Bandara Mitiga terletak sekitar delapan kilometer atau lima mil dari pusat kota Tripoli dan merupakan satu-satunya bandara yang beroperasi di Ibu Kota Libya tersebut. Namun, penutupan bandara sering dilakukan karena serangan pasukan yang berafiliasi dengan Haftar.
Jika penerbangan dibatalkan di Mitiga, maka pesawat akan dipindahkan operasinya ke Bandara Internasional Misrata di wilayah barat laut Libya. Sejak 4 April lalu, LNA meluncurkan serangan untuk merebut Tripoli. Ibu kota negara Afrika tersebut selama ini berada di bawah GNA yang dipimpin oleh Fayez Al-Sarraj.
Menurut Organisasi Kesehatan Dunia (WHO), pertempuran yang terjadi telah menewaskan lebih dari 1.000 orang dan 5.500 lainnya terluka. Eskalasi konflik yang terus memburuk dikhawatirkan dapat menimbulkan lebih banyak korban, khususnya dari kalangan warga sipil.
Dewan Keamanan PBB telah mendesak semua pihak yang terlibat dalam konflik di Libya untuk menghindari aksi militer dan menghentikannya segera. Tindakan Haftar yang mengerahkan pasukan ke Tripoli dinilai dapat semakin menghambat proses politik yang diperlukan bagi negara Afrika itu dan terus membuat warga sipil dalam bahaya, serta memperburuk penderitaan mereka.

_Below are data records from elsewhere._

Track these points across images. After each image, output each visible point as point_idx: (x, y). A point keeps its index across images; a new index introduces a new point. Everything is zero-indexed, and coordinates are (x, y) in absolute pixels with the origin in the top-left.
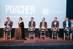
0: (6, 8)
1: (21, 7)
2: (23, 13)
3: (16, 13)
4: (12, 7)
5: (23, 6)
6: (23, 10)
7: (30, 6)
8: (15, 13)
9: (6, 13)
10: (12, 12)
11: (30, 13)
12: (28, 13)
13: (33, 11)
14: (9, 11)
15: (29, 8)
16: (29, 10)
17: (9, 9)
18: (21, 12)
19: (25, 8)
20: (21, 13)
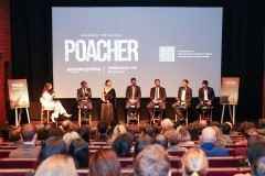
0: (67, 47)
1: (102, 44)
2: (109, 59)
3: (91, 59)
4: (81, 45)
5: (109, 42)
6: (109, 51)
7: (125, 41)
8: (88, 60)
9: (67, 59)
10: (81, 56)
11: (125, 59)
12: (121, 59)
13: (133, 54)
14: (72, 55)
15: (124, 46)
16: (124, 50)
17: (71, 51)
18: (102, 56)
19: (112, 46)
20: (104, 59)
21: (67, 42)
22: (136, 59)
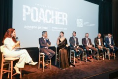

Sejak presiden Muammar Gaddafi digulingkan pada 2011, Libya dilanda kekacauan dengan faksi-faksi bersenjata yang ingin menguasai pemerintahan secara penuh. Pemerintahan negera itu terbagi atas dua, di mana di Ibu Kota Tripoli, didukung oleh internasional, sementara LNA menguasai wilayah timur dan membentuk pemerintahan.
LNA terus berupaya untuk dapat menguasai dan mengendalikan Libya secara keseluruhan. Situasi terus diperburuk dengan kedatangan Negara Islam Irak dan Suriah (ISIS) dan kelompok militan lainnya yang mengambil kesempatan atas kondisi di negara tersebut.